I’ve heard the arguments for “branding”– that is the advertising philosophy that you just want to flash a brand name in front of the consumer enough that they eventually remember it.   I think that works for large, general consumption products, like toothpaste or maybe even a cool car.   But a guy like me can’t afford to buy enough magazine ads to flash a band name in front of you enough that your brain will just remember it next time you have $12 to spend on a new CD.     You’ll instead spend that $12 on that Depeche Mode album you just found out about because their songs have been branded in your heart since the 80’s.

So, I could spend thousands of dollars on print ads trying to convince people who really prefer to ignore ads anyway that they should buy something they haven’t heard…or at least stop reading long enough to go online and listen.   Nope.   Not worth it.  So in the end, the fact that print magazines are struggling in this market is partly my own fault.   I don’t have the financial ability to support them.

HEY, I HAVE AN E-ZINE…CAN YOU SEND A PROMO?

I’ll mention the online e-zines now.   Here’s the thing about them.  First of all, you can get dozens and dozens of promo requests and advertising offers each month from uncountable e-zines and music information sites.  There are just so many!  Anybody can start one!  The requests have slowed the last few years because people have gone to writing blogs instead of building their own e-zine.   But it was always hard to determine who had an e-zine that was legit, and who just wanted a convenient way to build a music collection with promo copies.   Thankfully, that is coming more under control now and there aren’t as many people trying the e-zine thing.   I was not sending out many promos to those people anyway, and I certainly wasn’t paying to put a banner on their homepage which would be ignored by every visitor anyway.   Why would I want to pay $100 per month to annoy happy web surfers…that is, if you have anybody visiting your e-zine anyway.

● ● ● ● ●

Written exercise A –
Filter the records below and copy each line that contains the string "skPoint". Case counts.

● ● ● ● ●

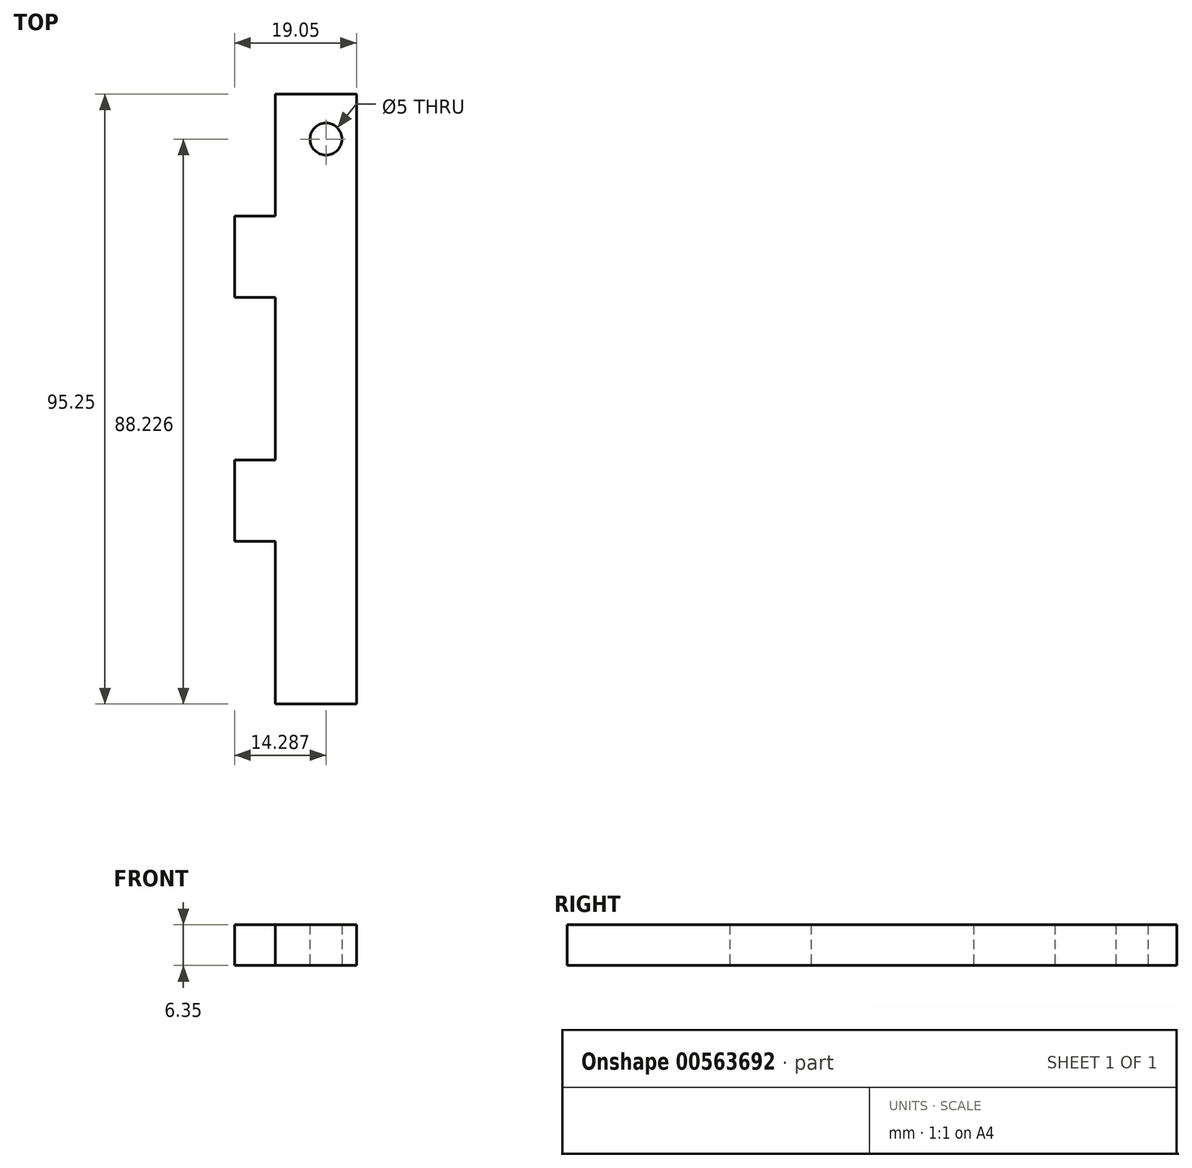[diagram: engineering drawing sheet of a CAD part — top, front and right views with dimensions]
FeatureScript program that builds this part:
annotation { "Feature Type Name" : "Feature", "Feature Type Description" : "" }
export const myFeature = defineFeature(function(context is Context, id is Id, definition is map)
    precondition{}
    {
        {
            var Q0;
            Q0=qCreatedBy(makeId("Top.planeOp"),FACE);
            var sketch = newSketch(context, id + "F0", { "sketchPlane" : qUnion([Q0])});
            skLineSegment(sketch, "E0.bottom", {"start": v(0, 0) * mm, "end": v(12.7, 0) * mm});
            skLineSegment(sketch, "E0.top", {"start": v(0, 95.25) * mm, "end": v(12.7, 95.25) * mm});
            skLineSegment(sketch, "E0.left", {"start": v(0, 0) * mm, "end": v(0, 95.25) * mm});
            skLineSegment(sketch, "E0.right", {"start": v(12.7, 0) * mm, "end": v(12.7, 95.25) * mm});
            skLineSegment(sketch, "E1.bottom", {"start": v(0, 76.2) * mm, "end": v(-6.35, 76.2) * mm});
            skLineSegment(sketch, "E1.top", {"start": v(0, 63.5) * mm, "end": v(-6.35, 63.5) * mm});
            skLineSegment(sketch, "E1.left", {"start": v(0, 76.2) * mm, "end": v(0, 63.5) * mm});
            skLineSegment(sketch, "E1.right", {"start": v(-6.35, 76.2) * mm, "end": v(-6.35, 63.5) * mm});
            skLineSegment(sketch, "E2.bottom", {"start": v(0, 38.1) * mm, "end": v(-6.35, 38.1) * mm});
            skLineSegment(sketch, "E2.top", {"start": v(0, 25.4) * mm, "end": v(-6.35, 25.4) * mm});
            skLineSegment(sketch, "E2.left", {"start": v(0, 38.1) * mm, "end": v(0, 25.4) * mm});
            skLineSegment(sketch, "E2.right", {"start": v(-6.35, 38.1) * mm, "end": v(-6.35, 25.4) * mm});
            skCircle(sketch, "E3", {"center": v(7.94, 88.23) * mm, "radius": 2.5 * mm});
            skSolve(sketch);
        }
        {
            var Q0;
            Q0 = qSketchRegion(id + "F0", true);
            extrude(context, id + "F1", {"entities" : qUnion([Q0]), "depth" : 6.35 * mm, "offsetDistance" : 25.4 * mm});
        }
    });
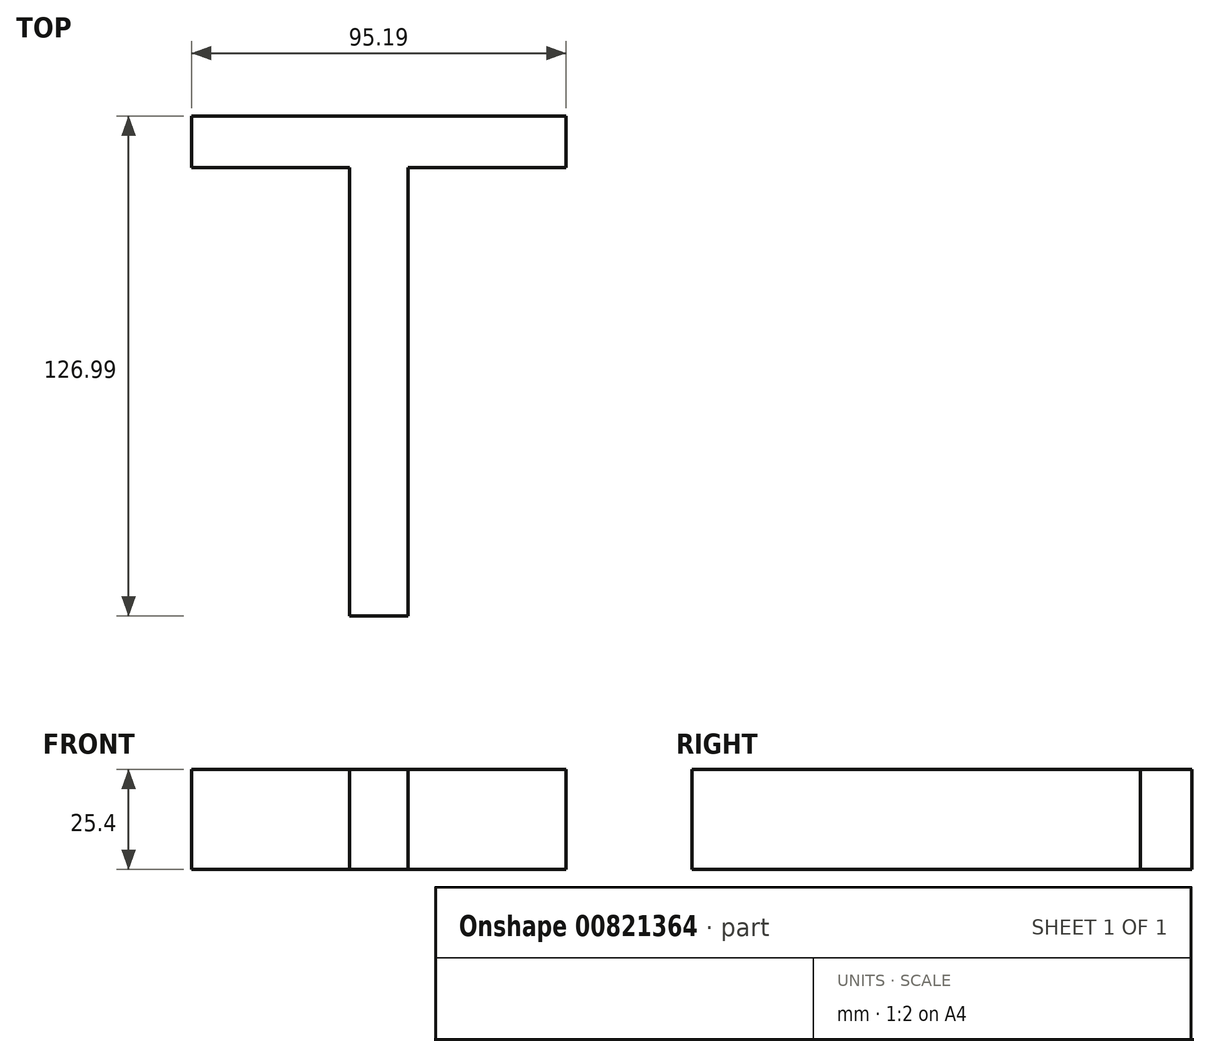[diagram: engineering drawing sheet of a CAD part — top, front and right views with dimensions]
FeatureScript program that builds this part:
annotation { "Feature Type Name" : "Feature", "Feature Type Description" : "" }
export const myFeature = defineFeature(function(context is Context, id is Id, definition is map)
    precondition{}
    {
        {
            var Q0;
            Q0=qCreatedBy(makeId("Top.planeOp"),FACE);
            var sketch = newSketch(context, id + "F0", { "sketchPlane" : qUnion([Q0])});
            skText(sketch, "E0", { "text": "T", "fontName": "OpenSans-Regular.ttf"});
            const initialGuessF0  = {"E0": [-0.0596, -0.06047, 1, 0, 0.12807]};
            skSetInitialGuess(sketch, initialGuessF0);
            skSolve(sketch);
        }
        {
            var Q0;
            Q0=makeQuery(id+"F0.imprint","IMPRINT",FACE,{"disambiguationData":[TD([[makeQuery(id+"F0.imprint","IMPRINT",EDGE,{"derivedFrom":sQuery(id+"F0.wireOp",EDGE,"E0.sketch_text.stroke-0")}),-1.0]])]});
            extrude(context, id + "F1", {"entities" : qUnion([Q0]), "depth" : 25.4 * mm, "offsetDistance" : 25.4 * mm});
        }
    });
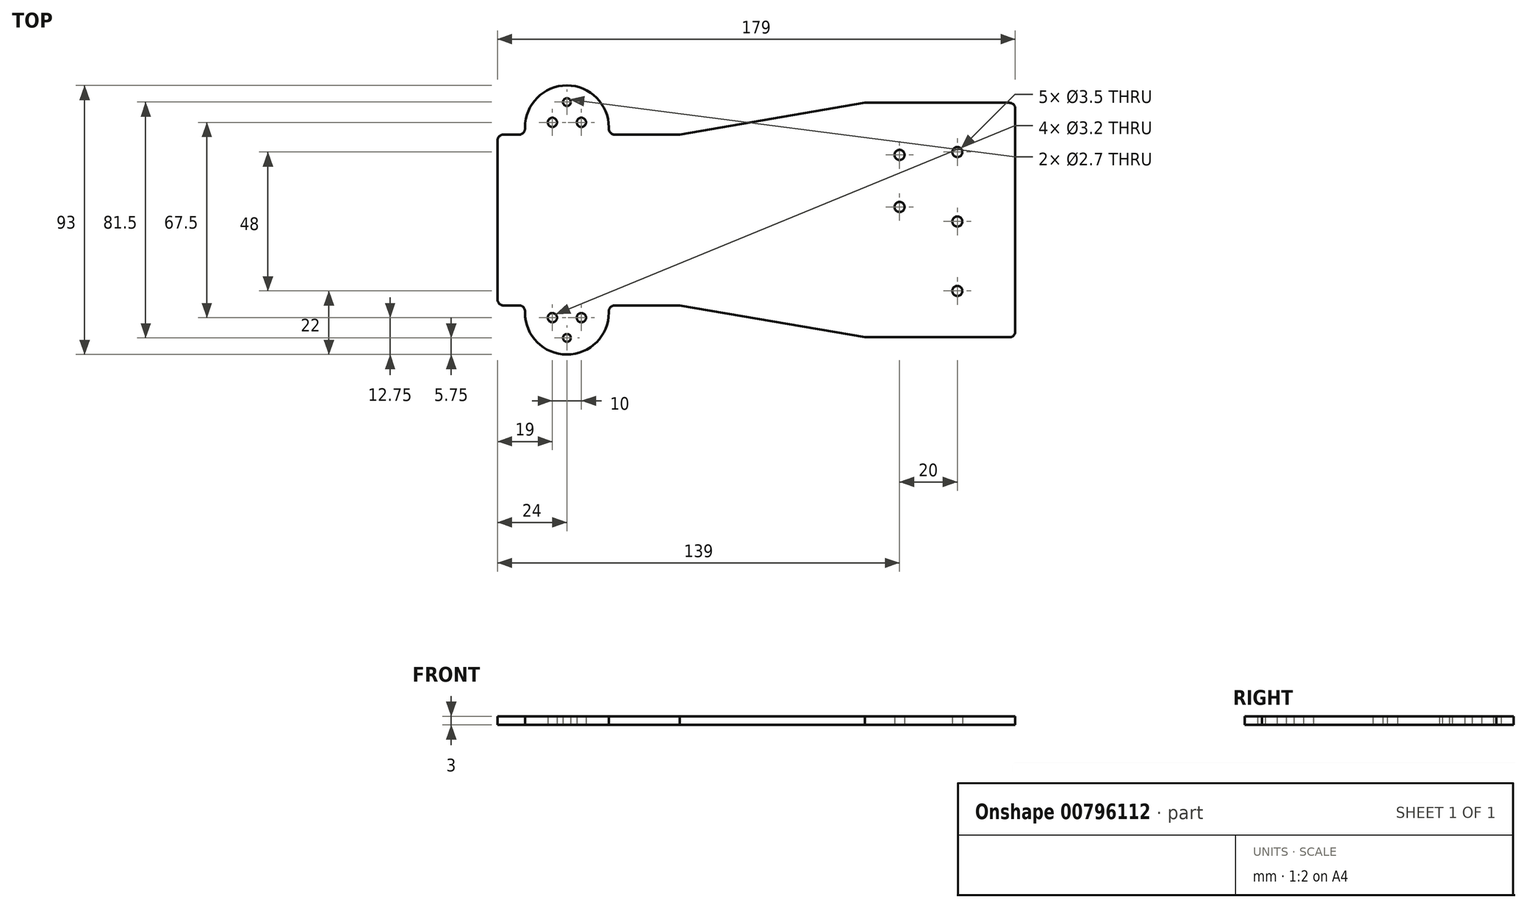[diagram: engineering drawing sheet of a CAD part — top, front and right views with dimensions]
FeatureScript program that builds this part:
annotation { "Feature Type Name" : "Feature", "Feature Type Description" : "" }
export const myFeature = defineFeature(function(context is Context, id is Id, definition is map)
    precondition{}
    {
        {
            var Q0;
            Q0=qCreatedBy(makeId("Top.planeOp"),FACE);
            var sketch = newSketch(context, id + "F0", { "sketchPlane" : qUnion([Q0])});
            skLineSegment(sketch, "E0", {"start": v(0, 0) * mm, "end": v(275.4, 0) * mm});
            skLineSegment(sketch, "E1", {"start": v(0, 0) * mm, "end": v(0, 27.5) * mm});
            skLineSegment(sketch, "E2", {"start": v(2, 29.5) * mm, "end": v(7.5, 29.5) * mm});
            skLineSegment(sketch, "E3", {"start": v(9.5, 31.5) * mm, "end": v(9.5, 32) * mm});
            skLineSegment(sketch, "E4", {"start": v(9.5, 32) * mm, "end": v(38.5, 32) * mm});
            skLineSegment(sketch, "E5", {"start": v(38.5, 32) * mm, "end": v(38.5, 31.5) * mm});
            skLineSegment(sketch, "E6", {"start": v(40.5, 29.5) * mm, "end": v(63, 29.5) * mm});
            skLineSegment(sketch, "E7", {"start": v(63, 29.5) * mm, "end": v(63, 0) * mm});
            skArc(sketch, "E8", {"start": v(38.5, 32) * mm, "mid": v(24, 46.5) * mm, "end": v(9.5, 32) * mm});
            skLineSegment(sketch, "E9", {"start": v(127, 0) * mm, "end": v(127, 40.5) * mm});
            skLineSegment(sketch, "E10", {"start": v(127, 40.5) * mm, "end": v(177, 40.5) * mm});
            skLineSegment(sketch, "E11", {"start": v(179, 38.5) * mm, "end": v(179, 0) * mm});
            skLineSegment(sketch, "E12", {"start": v(63, 29.5) * mm, "end": v(127, 40.5) * mm});
            skLineSegment(sketch, "E13.MirrorCS", {"start": v(0, 0) * mm, "end": v(0, -27.5) * mm});
            skLineSegment(sketch, "E14.MirrorCS", {"start": v(2, -29.5) * mm, "end": v(7.5, -29.5) * mm});
            skLineSegment(sketch, "E15.MirrorCS", {"start": v(9.5, -31.5) * mm, "end": v(9.5, -32) * mm});
            skArc(sketch, "E16.MirrorCS", {"start": v(38.5, -32) * mm, "mid": v(24, -46.5) * mm, "end": v(9.5, -32) * mm});
            skLineSegment(sketch, "E17.MirrorCS", {"start": v(38.5, -32) * mm, "end": v(38.5, -31.5) * mm});
            skLineSegment(sketch, "E18.MirrorCS", {"start": v(40.5, -29.5) * mm, "end": v(63, -29.5) * mm});
            skLineSegment(sketch, "E19.MirrorCS", {"start": v(63, -29.5) * mm, "end": v(127, -40.5) * mm});
            skLineSegment(sketch, "E20.MirrorCS", {"start": v(127, -40.5) * mm, "end": v(177, -40.5) * mm});
            skLineSegment(sketch, "E21.MirrorCS", {"start": v(179, -38.5) * mm, "end": v(179, 0) * mm});
            skPoint(sketch, "E22.visualSharp", {"position": v(9.5, 29.5) * mm});
            skArc(sketch, "E22.filletArc", {"start": v(7.5, 29.5) * mm, "mid": v(8.91, 30.09) * mm, "end": v(9.5, 31.5) * mm});
            skPoint(sketch, "E23.visualSharp", {"position": v(38.5, 29.5) * mm});
            skArc(sketch, "E23.filletArc", {"start": v(38.5, 31.5) * mm, "mid": v(39.09, 30.09) * mm, "end": v(40.5, 29.5) * mm});
            skPoint(sketch, "E24.visualSharp", {"position": v(9.5, -29.5) * mm});
            skArc(sketch, "E24.filletArc", {"start": v(9.5, -31.5) * mm, "mid": v(8.91, -30.09) * mm, "end": v(7.5, -29.5) * mm});
            skPoint(sketch, "E25.visualSharp", {"position": v(38.5, -29.5) * mm});
            skArc(sketch, "E25.filletArc", {"start": v(40.5, -29.5) * mm, "mid": v(39.09, -30.09) * mm, "end": v(38.5, -31.5) * mm});
            skPoint(sketch, "E26.visualSharp", {"position": v(0, 29.5) * mm});
            skArc(sketch, "E26.filletArc", {"start": v(2, 29.5) * mm, "mid": v(0.59, 28.91) * mm, "end": v(0, 27.5) * mm});
            skPoint(sketch, "E27.visualSharp", {"position": v(0, -29.5) * mm});
            skArc(sketch, "E27.filletArc", {"start": v(0, -27.5) * mm, "mid": v(0.59, -28.91) * mm, "end": v(2, -29.5) * mm});
            skPoint(sketch, "E28.visualSharp", {"position": v(179, -40.5) * mm});
            skArc(sketch, "E28.filletArc", {"start": v(177, -40.5) * mm, "mid": v(178.41, -39.91) * mm, "end": v(179, -38.5) * mm});
            skPoint(sketch, "E29.visualSharp", {"position": v(179, 40.5) * mm});
            skArc(sketch, "E29.filletArc", {"start": v(179, 38.5) * mm, "mid": v(178.41, 39.91) * mm, "end": v(177, 40.5) * mm});
            skLineSegment(sketch, "E30", {"start": v(24, -54.8) * mm, "end": v(24, 56.39) * mm});
            skCircle(sketch, "E31", {"center": v(19, -33.75) * mm, "radius": 1.6 * mm});
            skCircle(sketch, "E32", {"center": v(24, -40.75) * mm, "radius": 1.35 * mm});
            skCircle(sketch, "E33.MirrorC", {"center": v(29, -33.75) * mm, "radius": 1.6 * mm});
            skCircle(sketch, "E34.MirrorC", {"center": v(19, 33.75) * mm, "radius": 1.6 * mm});
            skCircle(sketch, "E35.MirrorC", {"center": v(29, 33.75) * mm, "radius": 1.6 * mm});
            skCircle(sketch, "E36.MirrorC", {"center": v(24, 40.75) * mm, "radius": 1.35 * mm});
            skLineSegment(sketch, "E37", {"start": v(159, -40.5) * mm, "end": v(159, 40.5) * mm});
            skLineSegment(sketch, "E38", {"start": v(139, -40.5) * mm, "end": v(139, 40.5) * mm});
            skCircle(sketch, "E39", {"center": v(159, -24.5) * mm, "radius": 1.75 * mm});
            skCircle(sketch, "E40", {"center": v(159, -0.5) * mm, "radius": 1.75 * mm});
            skCircle(sketch, "E41", {"center": v(159, 23.5) * mm, "radius": 1.75 * mm});
            skCircle(sketch, "E42", {"center": v(139, 4.5) * mm, "radius": 1.75 * mm});
            skCircle(sketch, "E43", {"center": v(139, 22.5) * mm, "radius": 1.75 * mm});
            skLineSegment(sketch, "E44", {"start": v(139, 4.5) * mm, "end": v(140.75, 4.5) * mm});
            skSolve(sketch);
        }
        {
            var Q0;
            Q0 = qSketchRegion(id + "F0", true);
            extrude(context, id + "F1", {"entities" : qUnion([Q0]), "depth" : 3 * mm, "offsetDistance" : 25 * mm});
        }
    });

● ● ● ● ●

Written exercise B –
According to the passage on promoting music, why have promo requests from e-zines slowed in the last few years?

Task solution A –
            skPoint(sketch, "E22.visualSharp", {"position": v(9.5, 29.5) * mm});
            skPoint(sketch, "E23.visualSharp", {"position": v(38.5, 29.5) * mm});
            skPoint(sketch, "E24.visualSharp", {"position": v(9.5, -29.5) * mm});
            skPoint(sketch, "E25.visualSharp", {"position": v(38.5, -29.5) * mm});
            skPoint(sketch, "E26.visualSharp", {"position": v(0, 29.5) * mm});
            skPoint(sketch, "E27.visualSharp", {"position": v(0, -29.5) * mm});
            skPoint(sketch, "E28.visualSharp", {"position": v(179, -40.5) * mm});
            skPoint(sketch, "E29.visualSharp", {"position": v(179, 40.5) * mm});

Task solution B –
People have gone to writing blogs instead of building their own e-zines.